Are there solutions?
Now that we've explored the tip of the safety conundrum iceberg for autonomous vehicles and roadside construction, where are we headed next? One thing is certain, construction will always be there and autonomous vehicles will become more and more prevalent moving forward. What solutions might create a more symbiotic relationship between the two?

We already mentioned that industry collaboration and data sharing is the foundation of this. The how is a bit more tricky. Yes, AI might not be able to read every variance of human beings, but it's still really smart.

Michigan will install 17 miles of the first smart highway in the United States. Utilising IoT, there will be electronics along the highway, signs and other pieces of hardware, that can electronically communicate with vehicles. Using dedicated short-range communication (DSRC), a technology that will be required in all vehicles by 2020, the road, signage, and other cars will be able to interact with one another.

"As vehicles become increasingly connected, the infrastructure must also be updated, not only for safety, but for reliability with this new technology," said a Michigan Department of Transportation representative.
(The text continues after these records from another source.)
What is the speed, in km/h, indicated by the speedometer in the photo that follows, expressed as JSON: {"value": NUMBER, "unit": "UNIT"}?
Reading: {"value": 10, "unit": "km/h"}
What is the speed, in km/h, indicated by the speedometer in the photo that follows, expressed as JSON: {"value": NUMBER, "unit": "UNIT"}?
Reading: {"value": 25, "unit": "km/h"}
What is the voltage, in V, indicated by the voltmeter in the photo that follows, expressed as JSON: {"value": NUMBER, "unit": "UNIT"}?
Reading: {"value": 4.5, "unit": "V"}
In the form of signs that can still be read by human drivers, signage will include the equivalent of QR codes for cars to read as well. With the advent of these technologies, they can be applied to roadside construction. Imagine handheld signs, cones, other construction vehicles, and even human wearables that can communicate with autonomous vehicles. The Internet of Things brings a multitude of possibilities in the future of connectivity, and the safety implications can be substantially positive.
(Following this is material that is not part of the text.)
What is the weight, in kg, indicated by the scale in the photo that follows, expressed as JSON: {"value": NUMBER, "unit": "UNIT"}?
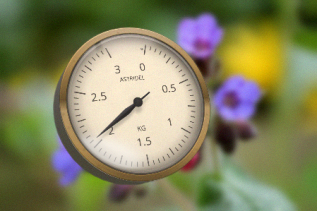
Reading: {"value": 2.05, "unit": "kg"}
Still, this is only an experiment with 17 miles of Michigan highway. We're a long way off from having a nationwide network of smart highways, let alone autonomous vehicles on all of them. As it stands right now, the simplest solution for autonomous cars might be avoiding construction zones altogether. As if a detour is detected on the GPS, when construction zones are ahead, self-driving cars treat them as detours and simply find another way. It's a bandaid on an issue that will require a more elegant solution sooner rather than later, but still a viable option.
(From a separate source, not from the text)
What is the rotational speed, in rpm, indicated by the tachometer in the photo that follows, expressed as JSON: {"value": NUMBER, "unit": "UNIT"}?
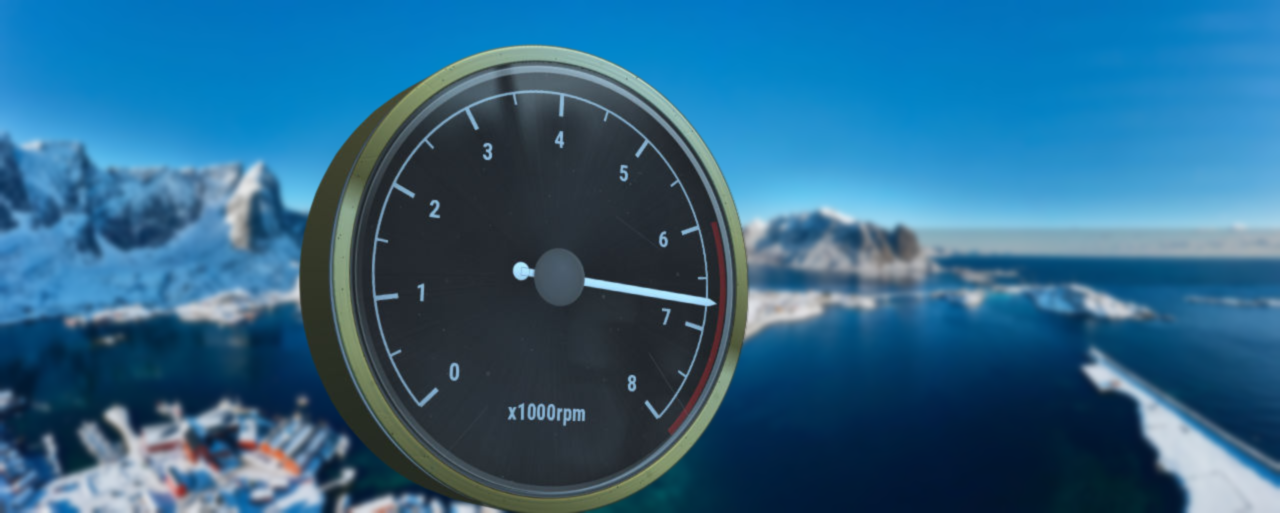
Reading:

As the race continues, the infinite variability of human-machine interaction will only expand, but the solutions will expand with it.

Let's not get ahead of ourselves
"With autonomy, the edge cases kill you, so you've got to build out for all the edge cases. Which makes it a very, very difficult problem," Uber's CEO Dara Khosrowshahi said.

Roadside construction is an edge case in the realm of autonomous vehicles. Concern for human safety is always the pinnacle of development and progress, but trying to address the variably infinite edge cases human beings imbue is the essence of chaos theory.

Still, the work continues and as humans and machines share more spaces, infrastructure will have to follow suit. The paradoxical ability for human beings to adapt and evolve yet be so apprehensive of change is the embodiment of slowed progress.

Autonomous technologies, among millions of others, aren't going away; they're only getting better and more common. Human beings aren't going anywhere either. In fact, we're the ones developing this technology, so shouldn't our own physical safety be at the core of development? It's Amara's law in action again. We're seeing the technological short term versus the long term. By taking pause in the developmental pace of technologies in one sector, we stand to lay firmer foundations for long term progress when sectors develop collaboratively. In this case, autonomous vehicles, roadway construction authorities, and governing bodies shouldn't be developing independently of one another. Because they'll never be operating independently of one another.

Infrastructural and technological symbiosis will only stand firmly on this concept. Where does the safety of the construction worker lie? Learning and developing with the very machines that would cause danger. Where does advanced AI begin to better evaluate human safety edge cases? With the construction groups that would present autonomous vehicles with those edge cases.

Invariably, the learning and development processes of these two interconnected facets of humanity and technology must be done together. Otherwise, what's the point?